(LISTED RECORDS Opens)

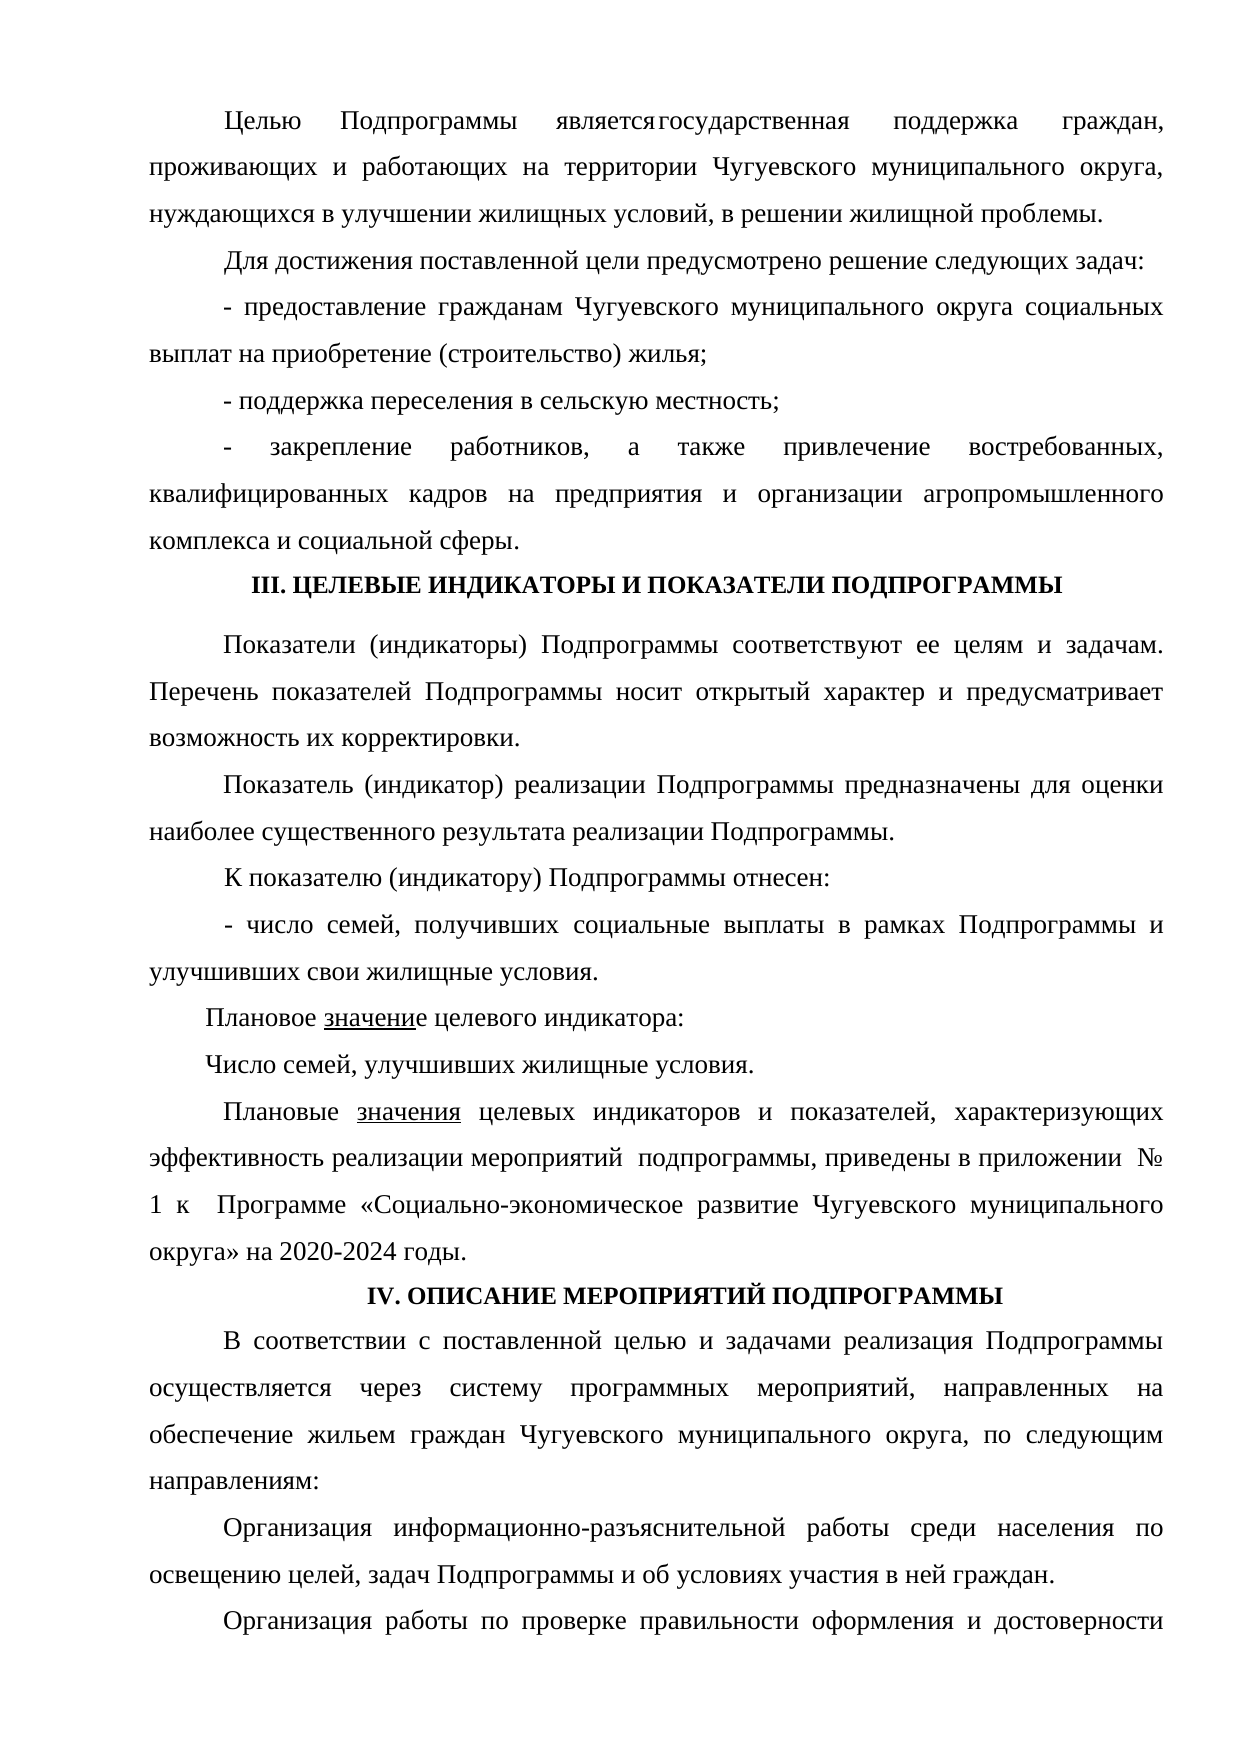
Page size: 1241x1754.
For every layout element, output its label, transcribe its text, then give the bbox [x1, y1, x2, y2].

text - предоставление гражданам Чугуевского муниципального округа социальных выплат на приобретение (строительство) жилья; [149, 290, 1164, 368]
text Для достижения поставленной цели предусмотрено решение следующих задач: [149, 244, 1164, 275]
text Число семей, улучшивших жилищные условия. [149, 1048, 1164, 1079]
text В соответствии с поставленной целью и задачами реализация Подпрограммы осуществляется через систему программных мероприятий, направленных на обеспечение жильем граждан Чугуевского муниципального округа, по следующим направлениям: [149, 1324, 1164, 1496]
text Плановые значения целевых индикаторов и показателей, характеризующих эффективность реализации мероприятий подпрограммы, приведены в приложении № 1 к Программе «Социально-экономическое развитие Чугуевского муниципального округа» на 2020-2024 годы. [149, 1094, 1164, 1266]
text Показатели (индикаторы) Подпрограммы соответствуют ее целям и задачам. Перечень показателей Подпрограммы носит открытый характер и предусматривает возможность их корректировки. [149, 628, 1164, 752]
text Плановое значение целевого индикатора: [149, 1001, 1164, 1032]
text III. ЦЕЛЕВЫЕ ИНДИКАТОРЫ И ПОКАЗАТЕЛИ ПОДПРОГРАММЫ [149, 570, 1164, 599]
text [149, 1604, 1164, 1636]
text - закрепление работников, а также привлечение востребованных, квалифицированных кадров на предприятия и организации агропромышленного комплекса и социальной сферы. [149, 430, 1164, 555]
text IV. ОПИСАНИЕ МЕРОПРИЯТИЙ ПОДПРОГРАММЫ [149, 1281, 1164, 1310]
text Организация информационно-разъяснительной работы среди населения по освещению целей, задач Подпрограммы и об условиях участия в ней граждан. [149, 1511, 1164, 1589]
text К показателю (индикатору) Подпрограммы отнесен: [149, 861, 1164, 892]
text - число семей, получивших социальные выплаты в рамках Подпрограммы и улучшивших свои жилищные условия. [149, 908, 1164, 986]
text - поддержка переселения в сельскую местность; [149, 384, 1164, 415]
text Целью Подпрограммы является государственная поддержка граждан, проживающих и работающих на территории Чугуевского муниципального округа, нуждающихся в улучшении жилищных условий, в решении жилищной проблемы. [149, 104, 1164, 228]
text Показатель (индикатор) реализации Подпрограммы предназначены для оценки наиболее существенного результата реализации Подпрограммы. [149, 768, 1164, 846]
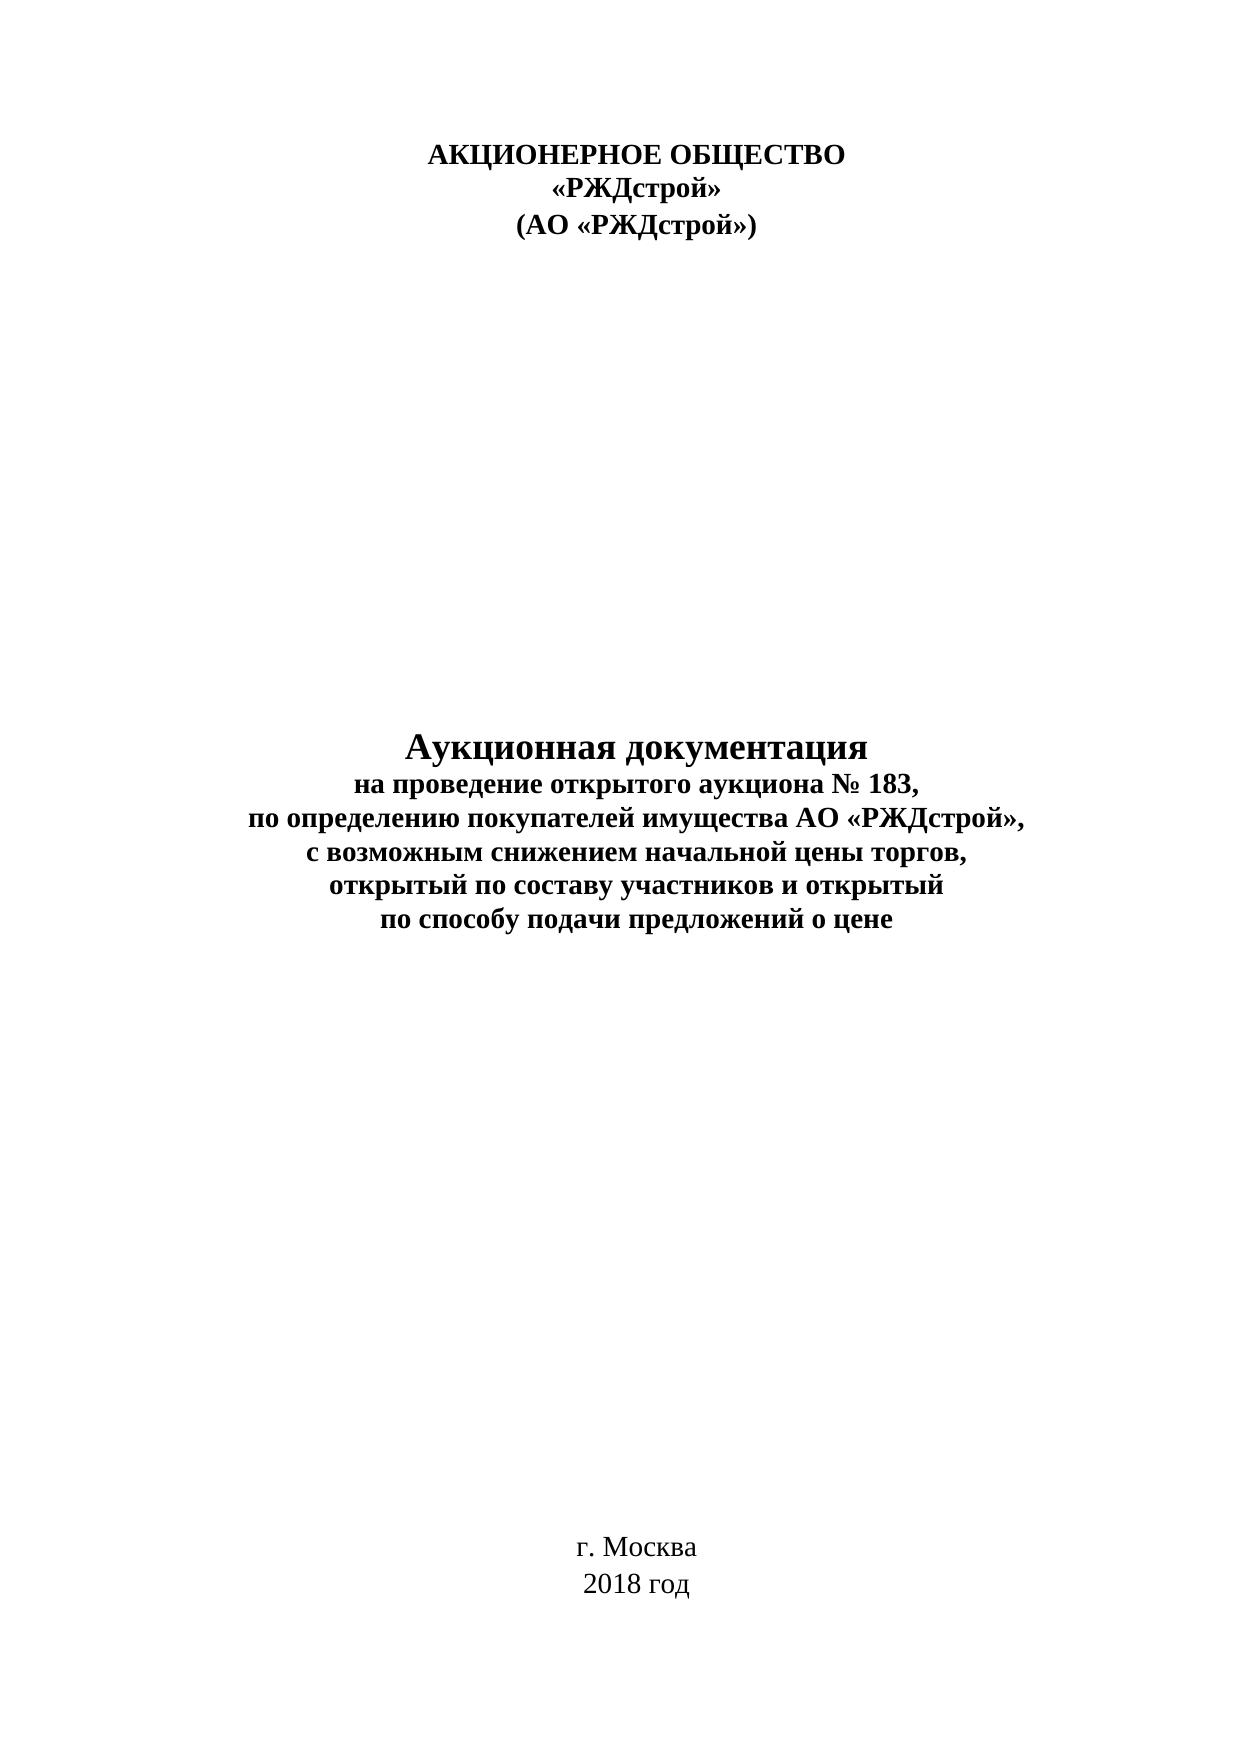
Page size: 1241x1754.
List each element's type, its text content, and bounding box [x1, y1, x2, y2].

text на проведение открытого аукциона № 183, [136, 767, 1137, 800]
text «РЖДстрой» [136, 171, 1137, 204]
text Аукционная документация [136, 729, 1137, 767]
text АКЦИОНЕРНОЕ ОБЩЕСТВО [136, 137, 1137, 171]
text 2018 год [136, 1564, 1137, 1601]
text с возможным снижением начальной цены торгов, [136, 834, 1137, 867]
text по способу подачи предложений о цене [136, 901, 1137, 934]
text по определению покупателей имущества АО «РЖДстрой», [136, 800, 1137, 834]
text открытый по составу участников и открытый [136, 867, 1137, 901]
text (АО «РЖДстрой») [136, 204, 1137, 242]
text г. Москва [136, 1526, 1137, 1564]
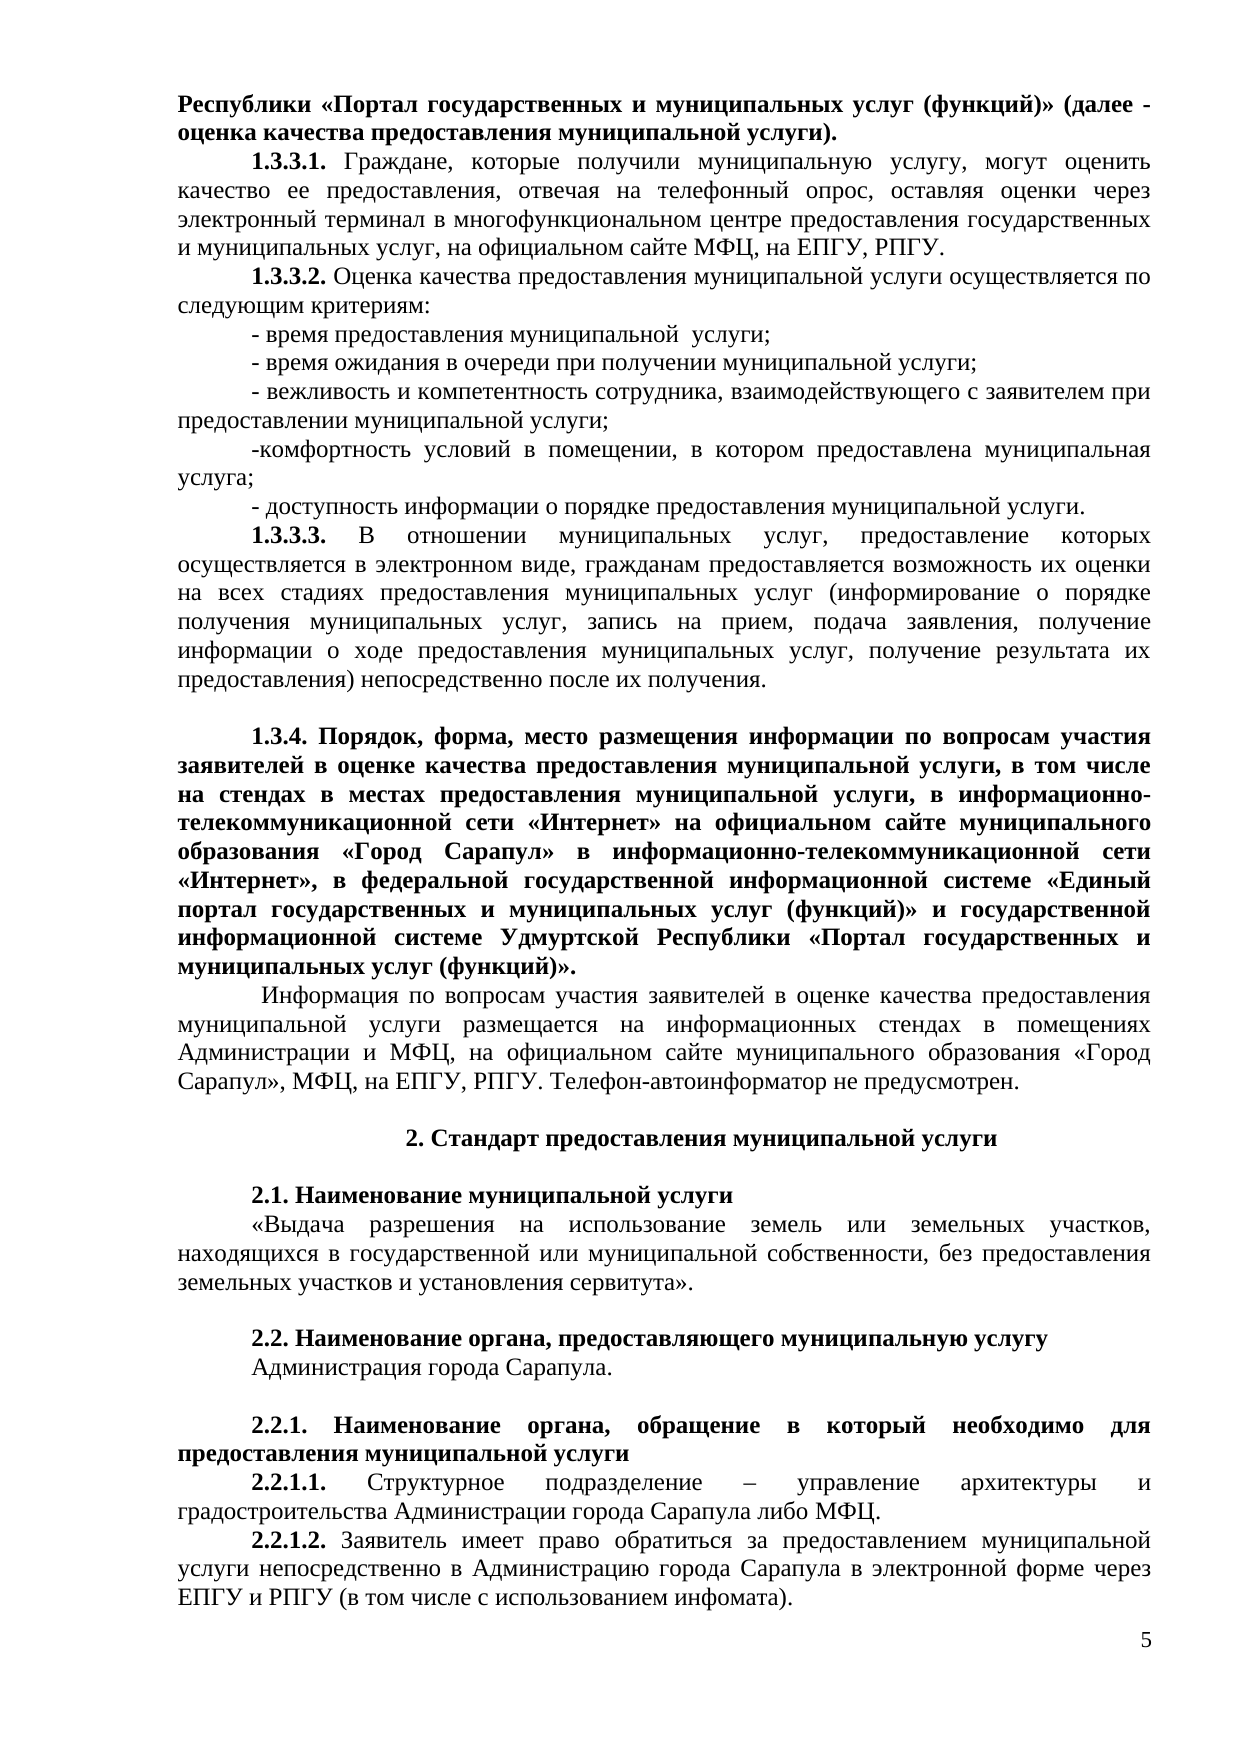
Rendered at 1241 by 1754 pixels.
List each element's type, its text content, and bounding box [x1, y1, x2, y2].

(LISTED RECORDS Closes)

__EXERCISE AIM__:
Every line of the listing that holds the word "жилищные" is to be found and copied.

__RESULT OF THE EXERCISE__:
text Число семей, улучшивших жилищные условия. [149, 1048, 1164, 1079]
text - число семей, получивших социальные выплаты в рамках Подпрограммы и улучшивших свои жилищные условия. [149, 908, 1164, 986]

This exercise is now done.